Rusia llevó a cabo un ataque masivo contra Ucrania horas antes de una importante reunión de paz en Ginebra entre representantes de Moscú, Kiev y Washington. La ofensiva, reportada por la Fuerza Aérea ucraniana, involucró el lanzamiento de 29 misiles y 396 drones, con objetivos principalmente en infraestructura energética y zonas civiles del país.
El ataque incluyó 20 misiles de crucero Kh-101, además de cuatro misiles de crucero Iskander-K, cuatro misiles balísticos Iskander-M y un misil guiado de aviación. De los drones, cerca de 250 eran aparatos no tripulados de ataque Shahed, utilizados en combates en la región.
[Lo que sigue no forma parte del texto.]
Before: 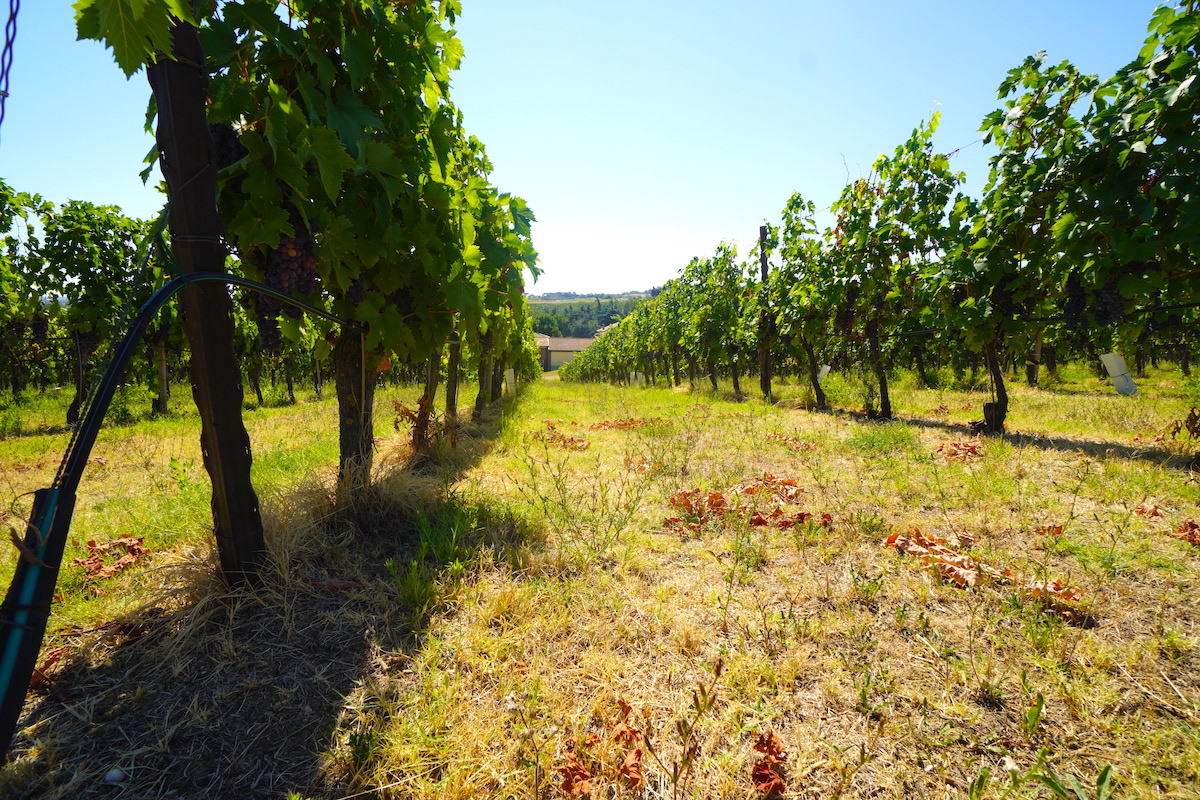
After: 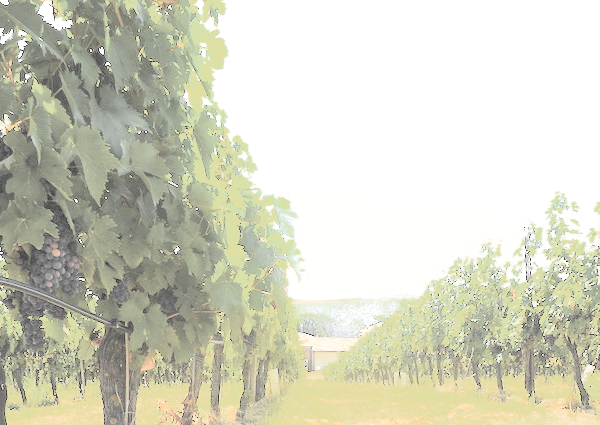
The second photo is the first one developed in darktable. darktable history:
color zones: curves: ch0 [(0, 0.613) (0.01, 0.613) (0.245, 0.448) (0.498, 0.529) (0.642, 0.665) (0.879, 0.777) (0.99, 0.613)]; ch1 [(0, 0.035) (0.121, 0.189) (0.259, 0.197) (0.415, 0.061) (0.589, 0.022) (0.732, 0.022) (0.857, 0.026) (0.991, 0.053)]
crop: left 19.667%, right 30.298%, bottom 46.768%
exposure: black level correction 0, exposure 1.452 EV, compensate exposure bias true, compensate highlight preservation false
contrast brightness saturation: brightness 0.982
base curve: curves: ch0 [(0, 0) (0.007, 0.004) (0.027, 0.03) (0.046, 0.07) (0.207, 0.54) (0.442, 0.872) (0.673, 0.972) (1, 1)]
color correction: highlights a* 2.93, highlights b* 4.99, shadows a* -1.9, shadows b* -4.89, saturation 0.821
tone equalizer: edges refinement/feathering 500, mask exposure compensation -1.57 EV, preserve details no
Aunque las defensas aéreas ucranianas lograron destruir 24 misiles de crucero y el misil de aviación, no pudieron interceptar los cuatro misiles balísticos lanzados por Rusia, los cuales impactaron en diversas localidades de Ucrania.
Se reporta que unas 13 zonas del país resultaron afectadas por los ataques, con 367 drones neutralizados y daños en infraestructuras civiles y energéticas. El ataque dejó al menos tres trabajadores energéticos muertos cerca de Sloviansk, tras un bombardeo a un vehículo que transportaba empleados de una central térmica, según confirmó el gobierno ucraniano.
El presidente Volodímir Zelensky calificó la ofensiva como un acto deliberado para causar el mayor daño posible y advirtió sobre la gravedad de la situación. Desde Odesa, decenas de miles de personas permanecen sin agua ni calefacción debido a los daños en servicios básicos.
Zelensky destacó que el ataque afectó a 12 regiones del país, provocando heridos, incluyendo niños, y daños a infraestructura residencial y ferroviaria. Enfatizó la necesidad de que los aliados respondan con firmeza y solicite la responsabilización de Rusia, promoviendo sanciones y apoyo militar para alcanzar una paz duradera y justicia en la región.
El mandatario reafirmó su postura de que Moscú es la principal fuente de agresión y solicitó mayor presión internacional para detener los ataques y avanzar hacia una solución diplomática duradera.